> [Texte à lire]:

Maroc: "Le féminisme face aux défis du multiculturalisme"
Le féminisme et le multiculturalisme, deux concepts qui, sans doute, ont alimenté bien des débats, à la fin du XX siècle et plus particulièrement au début de ce 3ième millénaire. Pour certains/nes le féminisme et le multiculturalisme sont considérés d'emblée comme des concepts opposés. Cette opposition fait largement l'objet de débats entre chercheurs/res, féministes, militants/tes du Sud et du Nord. Depuis plus d'une décennie, ces débats gagnent les espaces politiques et deviennent par conséquent des débats publics qui opposent les partisans de l'universalité où le principe de l'égalité, mis en avant, ne peut composer avec la spécificité culturelle, fondée sur la complémentarité des rôles sociaux. Pour d'autres, ces deux concepts ne sont pas antinomiques, le principe de l'égalité n'exclue pas le respect de l'identité culturelle.
La question des inégalités en droits et des discriminations subies par les femmes est l'un des griefs les plus importants contre l'idée d'octroyer aux groupes culturels la liberté de vivre conformément à leurs valeurs culturelles et pratiques.
L'intérêt de l'étude du conflit entre le féminisme, caractérisé par la revendication des femmes à ne pas être désavantagées par leur sexe, à jouir de la même dignité et du même choix de vie que les hommes, et le multiculturalisme, appréhendé dans son contexte social, économique et politique, caractérisé par la revendication du respect des droits des groupes et de la protection de leurs modes de vie, n'est plus à souligner. L'interrelation entre culture et genre concernant l'inégalité et le contrôle des femmes par les hommes, est encore un sujet de débat, de controverses et de polémiques.
Les critiques du multiculturalisme sont fondées sur le fait que le respect de certaines valeurs culturelles n'améliore pas la condition des femmes dans des sphères culturelles souvent patriarcales, fondées sur la discrimination des sexes dans l'espace privé et l'exclusion des femmes de l'espace public.

> [Données enregistrées]:
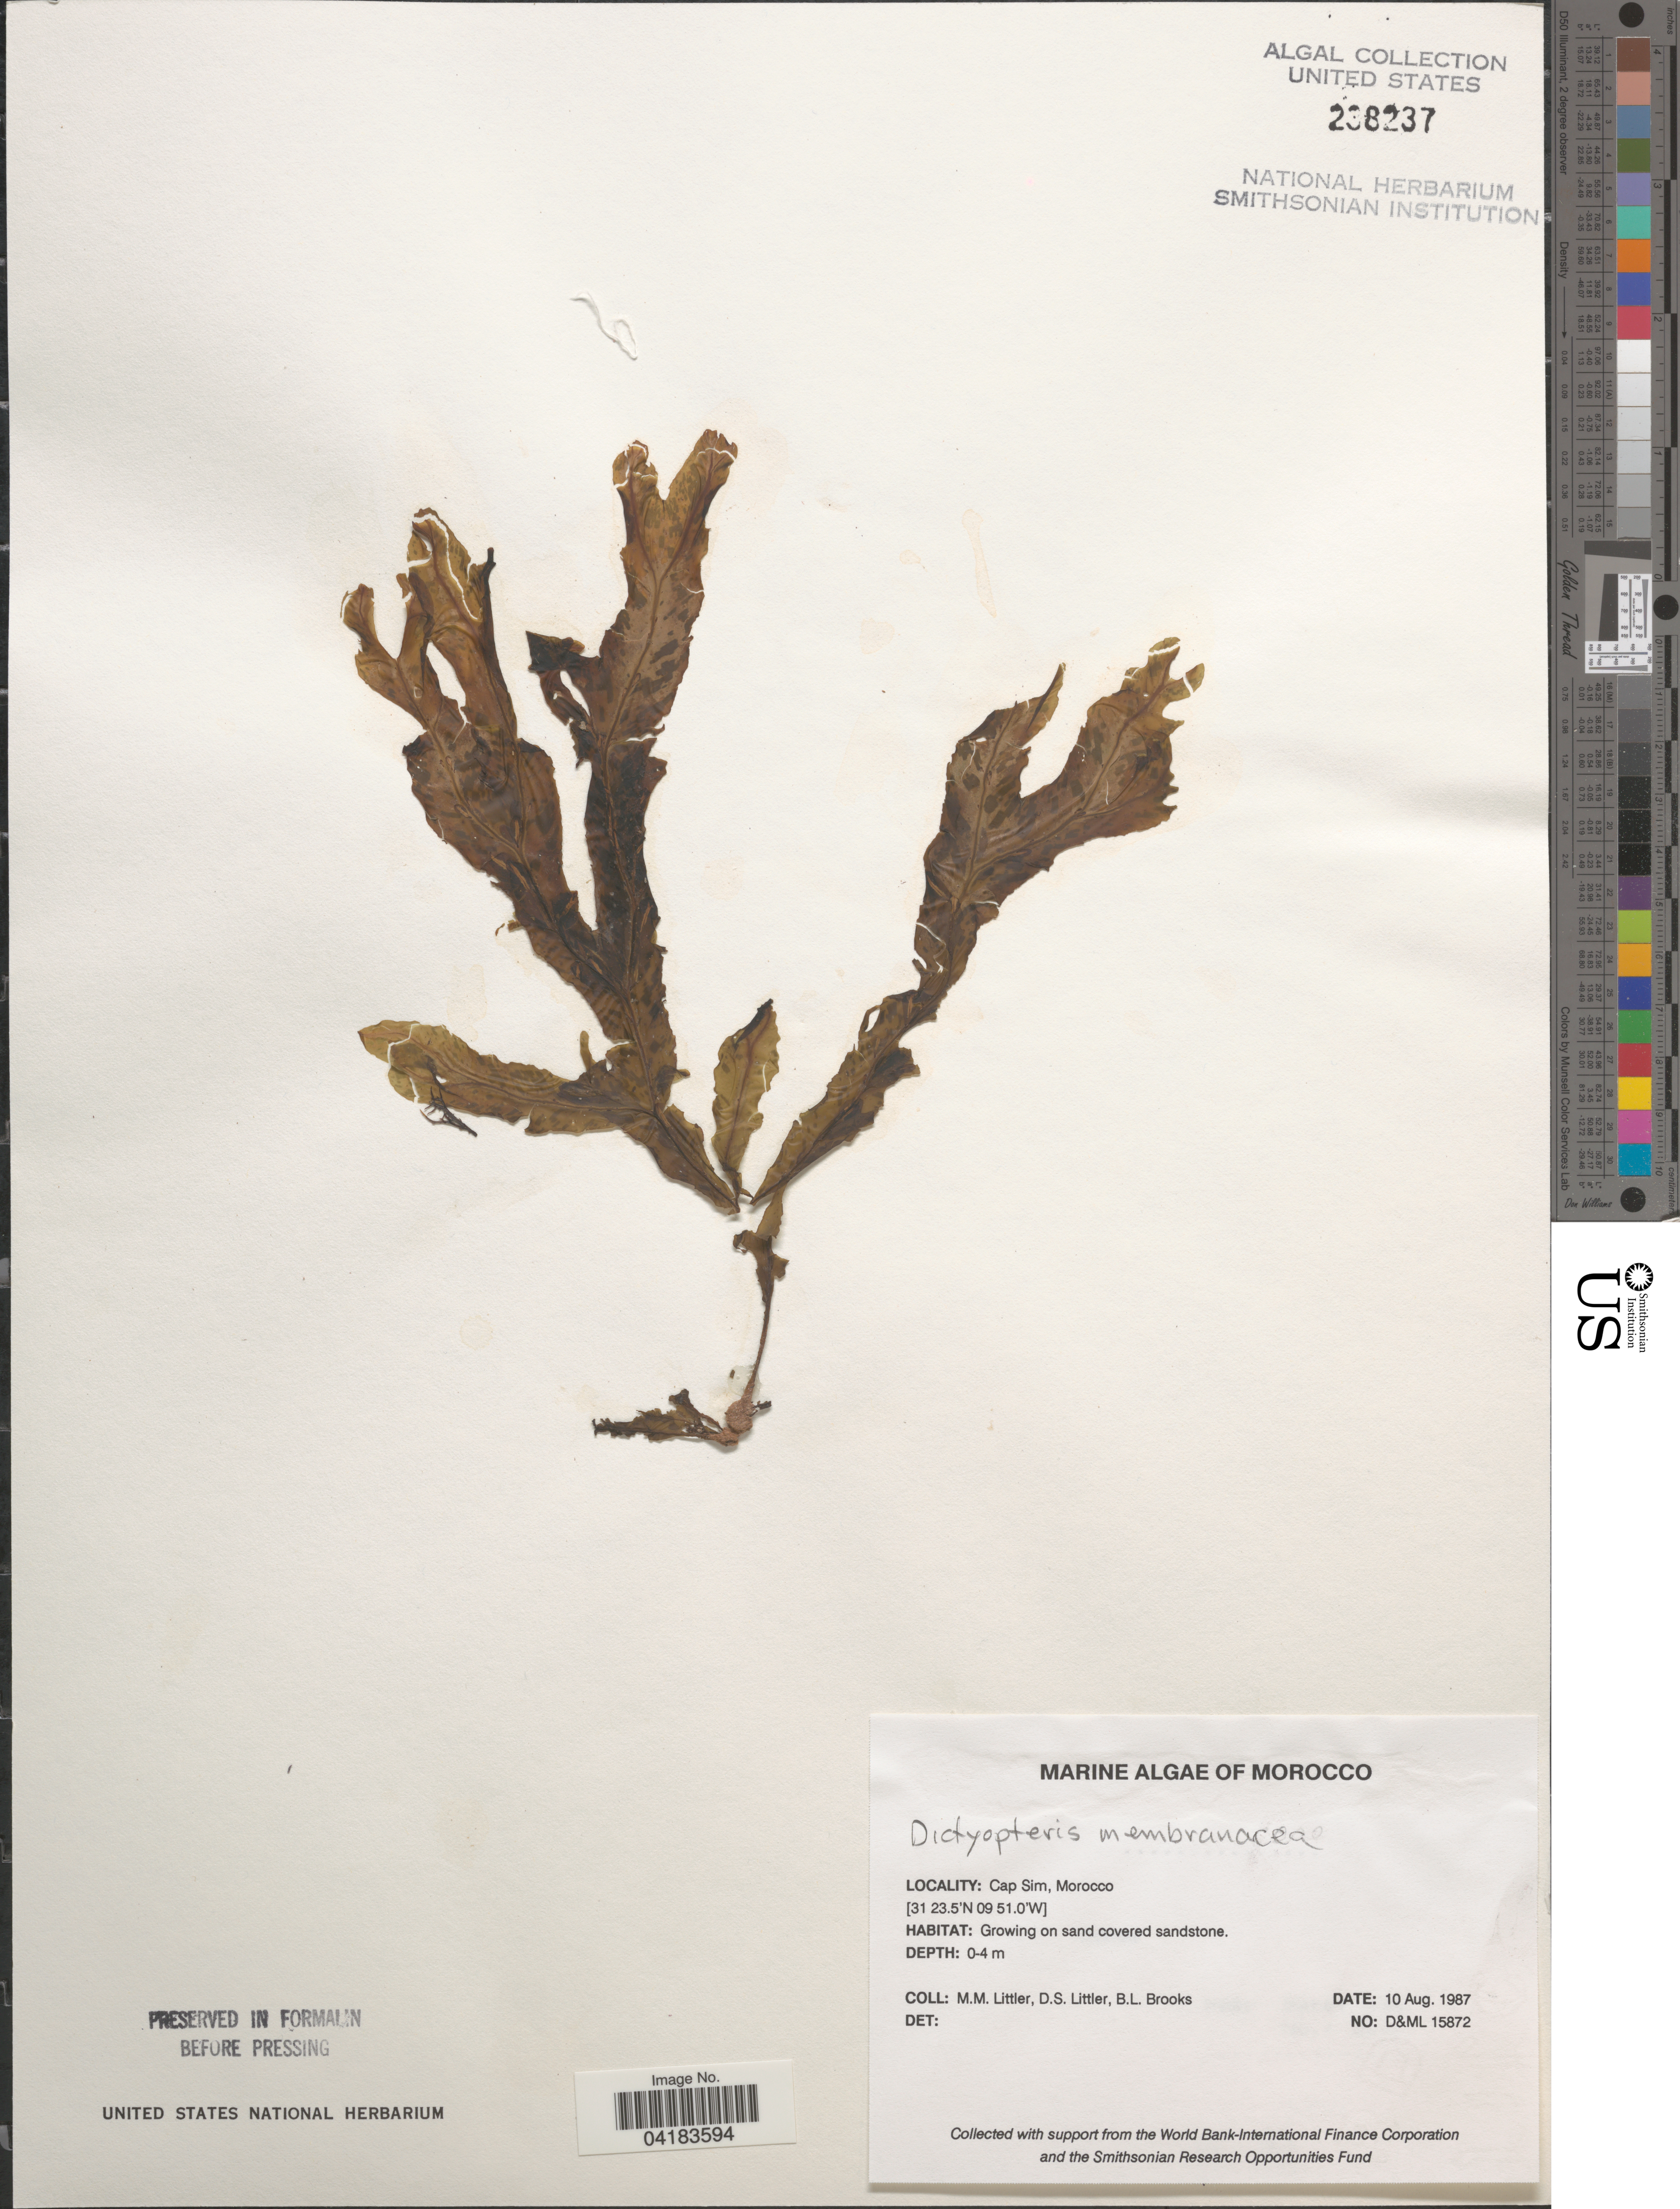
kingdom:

> [Travail à faire]: Prolongez, s'il vous plaît, le texte sur le féminisme face au multiculturalisme en reprenant juste après sa dernière phrase.

> [Corrigé de l'exercice]:
En retraçant l'histoire des débats sur la «différence» qui ont occupé le mouvement féministe depuis les années soixante jusqu'à aujourd'hui, on relève de nombreuses impasses. En effet, la discussion, d'abord centrée sur l'opposition «égalité - différence», a connu une seconde phase concernée par les «différences entre les femmes» pour enfin parvenir au troisième stade actuel, occupé par le thème des «différences croisées multiples: genre, race, classe». Aucune des positions ne permet d'opérer une distinction pertinente entre les revendications identitaires qui sont démocratiques et celles qui ne le sont pas, entre les différences justes et les différences injustes. De ce fait, aucune de ces positions ne peut servir de fondement à une politique féministe viable. Ni l'une ni l'autre n'est capable d'établir un lien entre une orientation culturelle fondée sur l'identité et la différence, d'une part, et une politique sociale de justice et d'égalité d'autre part.
Le débat se brouille avec la montée en force des discours sur l'identité culturelle. Lors de la conférence sur «Population et Développement» au Caire en 1994, ce discours s'est imposé, il s'est confirmé avec la 4° conférence sur les femmes à Beijing où certains groupes ont mobilisé le religieux comme moyen de contestation contre toutes les formes de domination: culturelle, économique, politique.
Le débat se complique par de nouvelles questions relatives aux alliances: comment le féminisme et l'alter mondialisme peuvent-ils ensemble lier la lutte contre les inégalités économiques et sociales? Comment le mouvement universaliste peut-il composer avec les mouvements revendiquant le respect intégral de leur culture et de leur référentiel religieux? Comment le mouvement démocratique peut-il inclure les femmes tout en respectant leur culture, souvent patriarcale? La laïcité est-elle la seule garantie de la cause des femmes?
Les questions sont nombreuses, importantes, complexes, multi - dimensionnelles et d'une grande sensibilité.
Sans doute, partout dans le monde la spécificité des droits est en train de gagner du terrain au détriment de l'universalité des droits et c'est la question des droits des femmes qui occupe le devant de la scène internationale, elle devient un enjeu politique majeur.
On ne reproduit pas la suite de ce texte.